2. Briefly stated facts are that the assessee is a trust running various educational institutions and medical & social work centers. The assessment u/s 143(3) was completed at ‘NIL’ income by the Assessing Officer ADIT (Exemption) for the A.Y. 2011-12 by an order dated 31.01.2014. Later on the DCIT (Exemption), the then Assessing Officer, on perusal of Assessment record find that the order of assessment dated 31.01.2014 was erroneous. The DCIT (E) noticed that the earlier Assessing Officer had completed the assessment allowing the depreciation claim of the assessee amounting to Rs. 2,19,57,951/-. He was of the view that since the assessee is claiming expenditure on account of purchase of fixed assets, the depreciation shouldn’t have been allowed. The DCIT(E), passed the Rectification Order u/s 154 of the Income Tax Act, 1961 and recomputed the total income at Rs. 2,19,57,951/- vide order dated 24.03.2015 and issued the demand notice amounting to Rs. 1,02,39,060/- for the AY 2011- 12.

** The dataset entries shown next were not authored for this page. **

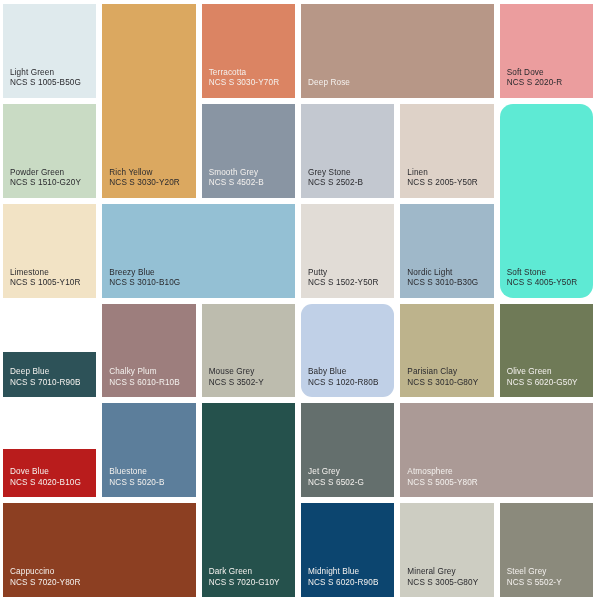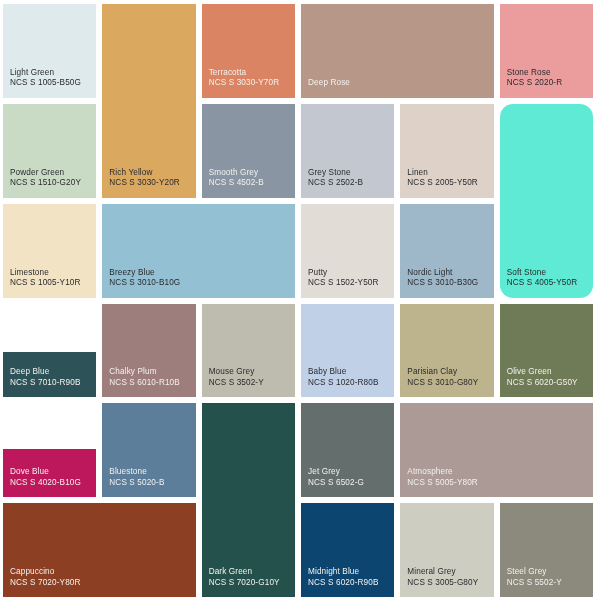--- a/index.html
+++ b/index.html
@@ -77,21 +77,21 @@
         <span class="swatch-code">NCS S 3030-Y70R</span>
       </div>
     </div>
     <div class="swatch text-light" style="background: rgb(183, 151, 135); grid-area: 1 / 4 / span 1 / span 2;">
       <div class="swatch-labels">
         <span class="swatch-name">Deep Rose</span>
       </div>
     </div>
     <div class="swatch text-dark" style="background: rgb(235, 157, 158); grid-area: 1 / 6 / span 1 / span 1;">
       <div class="swatch-labels">
-        <span class="swatch-name">Stone Rose</span>
+        <span class="swatch-name">Soft Dove</span>
         <span class="swatch-code">NCS S 2020-R</span>
       </div>
     </div>
     <div class="swatch text-dark" style="background: rgb(201, 219, 196); grid-area: 2 / 1 / span 1 / span 1;">
       <div class="swatch-labels">
         <span class="swatch-name">Powder Green</span>
         <span class="swatch-code">NCS S 1510-G20Y</span>
       </div>
     </div>
     <div class="swatch text-light" style="background: rgb(137, 149, 163); grid-area: 2 / 3 / span 1 / span 1;">
@@ -153,39 +153,39 @@
         <span class="swatch-name">Chalky Plum</span>
         <span class="swatch-code">NCS S 6010-R10B</span>
       </div>
     </div>
     <div class="swatch text-dark" style="background: rgb(189, 188, 174); grid-area: 4 / 3 / span 1 / span 1;">
       <div class="swatch-labels">
         <span class="swatch-name">Mouse Grey</span>
         <span class="swatch-code">NCS S 3502-Y</span>
       </div>
     </div>
-    <div class="swatch text-dark" style="background: rgb(192, 208, 231); grid-area: 4 / 4 / span 1 / span 1;">
+    <div class="swatch text-dark" style="background: rgb(192, 208, 231); grid-area: 4 / 4 / span 1 / span 1; border-radius: 11px;">
       <div class="swatch-labels">
         <span class="swatch-name">Baby Blue</span>
         <span class="swatch-code">NCS S 1020-R80B</span>
       </div>
     </div>
     <div class="swatch text-dark" style="background: rgb(189, 179, 140); grid-area: 4 / 5 / span 1 / span 1;">
       <div class="swatch-labels">
         <span class="swatch-name">Parisian Clay</span>
         <span class="swatch-code">NCS S 3010-G80Y</span>
       </div>
     </div>
     <div class="swatch text-light" style="background: rgb(111, 122, 87); grid-area: 4 / 6 / span 1 / span 1;">
       <div class="swatch-labels">
         <span class="swatch-name">Olive Green</span>
         <span class="swatch-code">NCS S 6020-G50Y</span>
       </div>
     </div>
-    <div class="swatch text-light" style="background: #be185d; grid-area: 5 / 1 / span 1 / span 1; margin-top: 46px;">
+    <div class="swatch text-light" style="background: #b91c1c; grid-area: 5 / 1 / span 1 / span 1; margin-top: 46px;">
       <div class="swatch-labels">
         <span class="swatch-name">Dove Blue</span>
         <span class="swatch-code">NCS S 4020-B10G</span>
       </div>
     </div>
     <div class="swatch text-light" style="background: rgb(92, 126, 155); grid-area: 5 / 2 / span 1 / span 1;">
       <div class="swatch-labels">
         <span class="swatch-name">Bluestone</span>
         <span class="swatch-code">NCS S 5020-B</span>
       </div>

In appeal Ld. CIT (A) followed the order of the Hon’ble Jurisdictional High Court in the case of DIT vs. VishwaJagariti Mission 73 DTR (Del.) 195 followed in DIT vs. Indraprastha 2
Cancer Society in order dated 18.11.2014 and held that in computing the income of a charitable trust, depreciation of assets owned by the trust is a necessary deduction on commercial principles and the amount of depreciation debited to the accounts of the charitable institution has to be deducted to arrive at the income available for application to charitable and religious purposes. Revenue is challenging such a finding in this appeal.

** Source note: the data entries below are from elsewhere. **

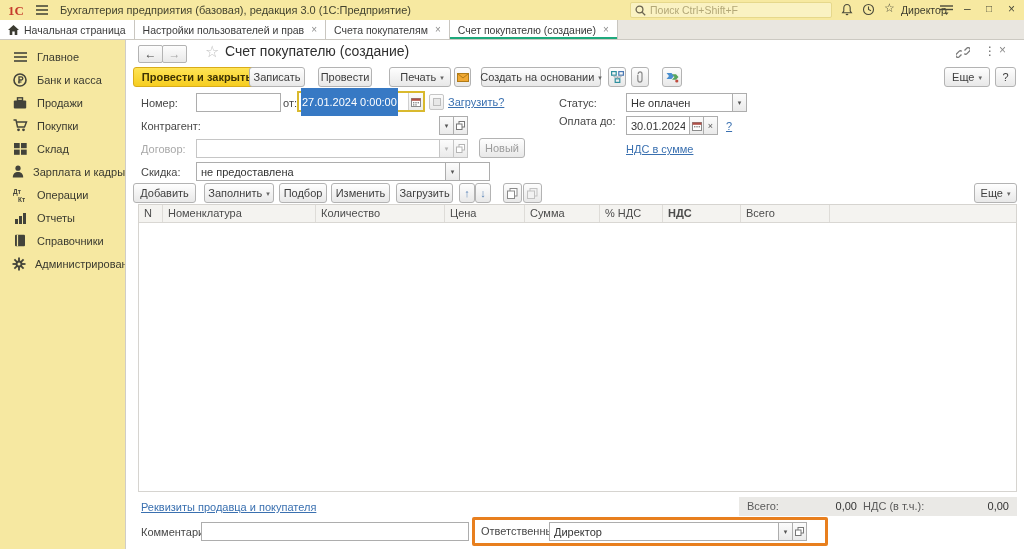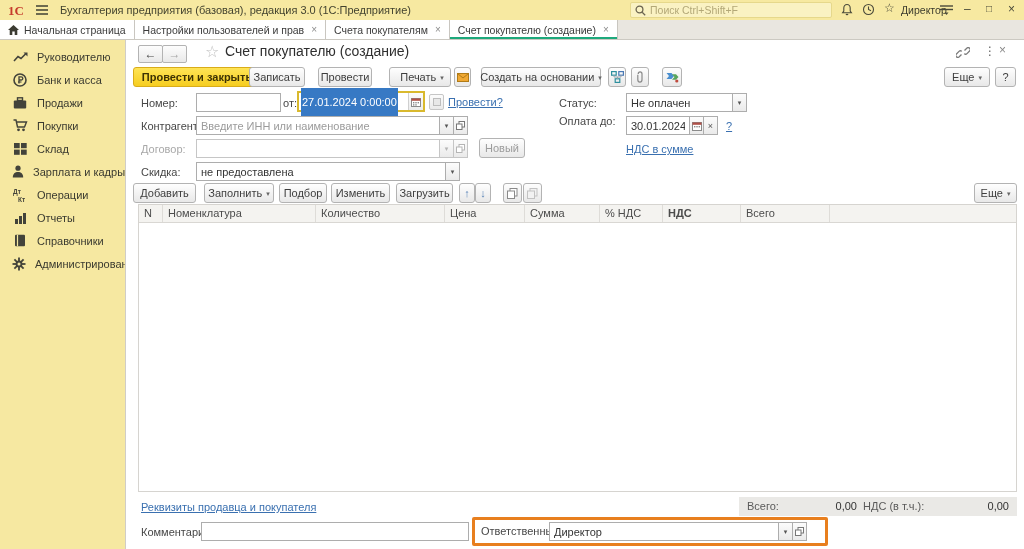--- a/index.html
+++ b/index.html
@@ -133,26 +133,29 @@
   </div>
   <div class="tab active">
     <span>Счет покупателю (создание)</span>
     <span class="x">×</span>
   </div>
 </div>
 
 <div class="sidebar">
   <div class="side-item">
     <span class="ic">
-        <svg width="15" height="12">
-          <polyline points="1,10 5,5.5 8,7.5 13,2.5" fill="none" stroke="#43433a" stroke-width="1.6"></polyline>
-          <polygon points="10.5,1.5 14.5,1.5 14.5,5.5" fill="#43433a"></polygon>
-        </svg>
-      </span>
-    <span>Руководителю</span>
+        <svg width="13" height="10">
+          <g stroke="#43433a" stroke-width="1.6">
+            <line x1="0" y1="1" x2="13" y2="1"></line>
+            <line x1="0" y1="5" x2="13" y2="5"></line>
+            <line x1="0" y1="9" x2="13" y2="9"></line>
+          </g>
+        </svg>
+      </span>
+    <span>Главное</span>
   </div>
   <div class="side-item">
     <span class="ic">
         <svg width="14" height="14">
           <circle cx="7" cy="7" r="6" fill="none" stroke="#43433a" stroke-width="1.6"></circle>
           <path d="M6 10.5 L6 3.8 L8.2 3.8 a1.6 1.6 0 0 1 0 3.2 L6 7" fill="none" stroke="#43433a" stroke-width="1.3"></path>
           <line x1="5" y1="9" x2="8.5" y2="9" stroke="#43433a" stroke-width="1.1"></line>
         </svg>
       </span>
     <span>Банк и касса</span>
@@ -343,31 +346,30 @@
             <rect x="4.3" y="7.2" width="1.4" height="1.4"></rect>
           </g>
         </svg>
     </span>
   </div>
   <div class="fbtn dis" style="left:303px; top:54px; width:15px; height:16px; border-radius:2px;">
     <svg width="8" height="8">
         <rect x="0.5" y="0.5" width="7" height="7" fill="#e8e8e8" stroke="#bdbdbd"></rect>
       </svg>
   </div>
-  <span class="link" style="left:322px; top:56px;">Провести?</span>
+  <span class="link" style="left:322px; top:56px;">Загрузить?</span>
   <span class="lbl" style="left:433px; top:57px;">Статус:</span>
   <div class="fld" style="left:500px; top:53px; width:107px;">
       <span>Не оплачен</span>
     </div>
   <div class="fbtn" style="left:606px; top:53px;">
       <span>▾</span>
     </div>
 
   <span class="lbl" style="left:15px; top:80px;">Контрагент:</span>
-  <input class="fld" style="left: 70px; top: 76px; width: 244px;" placeholder="Введите ИНН или наименование">
   <div class="fbtn" style="left:313px; top:76px;">
       <span>▾</span>
     </div>
   <div class="fbtn" style="left:327px; top:76px;">
     <svg width="9" height="9">
         <rect x="3" y="0.5" width="5.5" height="5.5" fill="#fff" stroke="#777"></rect>
         <rect x="0.5" y="3" width="5.5" height="5.5" fill="#fff" stroke="#777"></rect>
       </svg>
   </div>
   <span class="lbl" style="left:433px; top:75px;">Оплата до:</span>
@@ -398,21 +400,21 @@
         <rect x="3" y="0.5" width="5.5" height="5.5" fill="#fff" stroke="#b5b5b5"></rect>
         <rect x="0.5" y="3" width="5.5" height="5.5" fill="#fff" stroke="#b5b5b5"></rect>
       </svg>
   </div>
   <div class="btn dis" style="left:353px; top:98px; width:46px;">
       <span>Новый</span>
     </div>
   <span class="link" style="left:500px; top:103px;">НДС в сумме</span>
 
   <span class="lbl" style="left:15px; top:126px;">Скидка:</span>
-  <div class="fld" style="left:70px; top:122px; width:250px;">
+  <div class="fld" style="left:70px; top:122px; width:294px;">
       <span>не предоставлена</span>
     </div>
   <div class="fbtn" style="left:319px; top:122px;">
       <span>▾</span>
     </div>
 
   <div class="btn" style="left:7px; top:143px; width:63px;">
       <span>Добавить</span>
     </div>
   <div class="btn" style="left:78px; top:143px; width:70px;">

It is the argument of the Ld. DR placed reliance on the rectification order dated 24.03.2015. Ld. AR submitted that since the Ld. CIT (A) granted relief to the assessee by following the binding precedents of the Hon’ble Jurisdictional High Court the same cannot be interfered with.
We have gone through the record. In Carolex Foundation, New Delhi vs. Department of Income Tax dated 4.11.2015 in a coordinate bench of this Tribunal held as follows:
That the Ld. Assessing officer has failed to appreciate the difference between the Income chargeable to tax and the application of Income which is a condition for the purpose of exemption u/s 11. Application of income is not a computation of income and the provision of application of income would come into play only after the income chargeable to tax is determined.”
There is no dispute of the fact that the assessee has been purchasing fixed assets in the earlier years and the same have been used for charitable purposes. Ld. CIT (A) followed the decision of the Hon’ble Jurisdictional High Court in the case of DIT vs. VishwaJagariti Mission (supra) followed by the High Court in DIt vs. Inraprastha Cancer Society (supra), to reach the 3 conclusion that in computing the income of a charitable institution of a trust, depreciation of assets owned by the trust/institution is a necessary deduction on commercial principles and the amount of depreciation debited to the accounts of the charitable institution has to be deducted to arrive at the income available for application to charitable and religious purposes. The question of law that is involved in the case on hand also relates to the allowability of depreciation on the assets of the trust. Since the Ld. CIT (A) allowed relief to the assessee while following the jurisdictional High Court’s decisions, which are binding on this Tribunal also, we do not find any illegality or irregularity in the impugned order of the Ld. CIT (A) and accordingly we uphold the same. The appeal is devoid of any merits and, therefore, is dismissed.
In the result, the appeal of the Revenue is dismissed.